Kisah Malam Mengenangmu

Aku memang orang yang tak bisa dengan mudah melupakan apapun yang menjadi milikku dan lantas hilang begitu saja terenggut paksa dari tanganku. Siapa yang rela melepaskan apa yang menjadi kesayangannya diambil orang lain? Tak satu pun! 

Semua hal yang terhubung denganmu akan selalu membekas dalam ingatanku--tanpa ada yang terlewat. Jika kau tanpa sengaja membaca tulisan ini, kau mungkin akan teringat dengan ucapanmu kala itu saat kau mengantarku pulang. Atau, entahlah jika kau dengan sengaja menghapus semua kenangan yang telah kita ukir bersama lantas kau hancurkan dengan tanpa ampun.

Malam itu sekitar pukul delapan lewat limabelas menit dan kau mengantarku pulang dengan motor biru hingga mendekati perumahan tempat di mana aku tinggal.
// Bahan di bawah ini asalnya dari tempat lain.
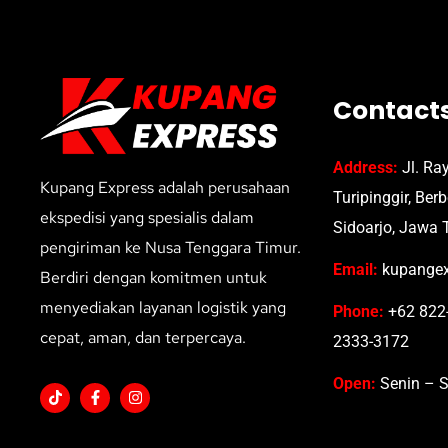
Contact
Address:
Jl. Ra
Kupang Express adalah perusahaan
Turipinggir, Ber
ekspedisi yang spesialis dalam
Sidoarjo, Jawa 
pengiriman ke Nusa Tenggara Timur.
Email:
kupangex
Berdiri dengan komitmen untuk
menyediakan layanan logistik yang
Phone:
+62 822-
cepat, aman, dan terpercaya.
2333-3172
Open:
Senin – S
Semua sungguh terasa indah jika aku bersamamu dan rasanya tak ingin ku lepaskan pelukanku di pinggangmu. 

Kau lantas bertanya padaku di tengah-tengah perbincangan kita yang tidak terlalu penting. "Abis ini pulang sampe rumah terus ngapain Beb?"

Aku mengernyitkan dahi merasa agak bingung dengan pertanyaan itu. Namun, aku tersadar bahwa itu adalah pertanyaan dari salah satu bentuk kepedulianmu padaku. "Ohh....aku biasanya langsung mandi Sayang, terus beresin kamar. Emangnya kenapa?"

Kau terdiam sejenak mendengar jawabanku, lalu melanjutkan. "Hmm....emangnya selalu kayak gitu?--mandi malam-malam?"

"Iyaa Beby, kan aku sampe rumah ya sekitar jam delapan-an. Dan, kalo nggak mandi rasanya gerah," jawabku apa adanya, dengan tanpa ada maksud untuk menutupi apapun darinya. 

"Kalo nanti aku jadi suamimu terus aku ngelarang kamu mandi malam-malam, apa kamu masih tetep mandi juga?"

Sontak saja, kalimat itu seolah menggempur dada dan jantungku dengan bertubi-tubi. Antara tidak percaya dan percaya dengan apa yang ku dengar, suaraku seolah tercekat dan terhenti di tenggorokan. Lalu, aku berusaha mengeluarkan suaraku dan berkata, "Ya nggaklah Sayang. Kan kamu yang memintanya, artinya aku nggak akan ngelanggar dan nurut sama kamu." 

Samar aku melihatmu tersenyum ketika aku melihat ekspresimu dari balik punggungmu, dan aku semakin mempererat pelukanku. Jika aku diijinkan, rasanya aku tak ingin kehilangan malam itu bersamamu. Dan, aku tak ingin apapun mengubahmu dari malam itu hingga selanjutnya. Rasanya aku sanggup memberikan semua yang aku miliki untukmu, O.D. Demi itu, aku rela kehilangan apapun untuk menggantikannya. 

Hingga saat aku menuliskan kisah ini, aku masih belum sanggup memusnahkan kenangan indah yang telah kita ukir dan pondasi cinta yang telah kita tegakkan demi sebuah rasa. Mungkin iblis telah mengubah jalan pikiranmu, tapi aku takkan mengijinkan iblis mengubah jalan pikiranku juga.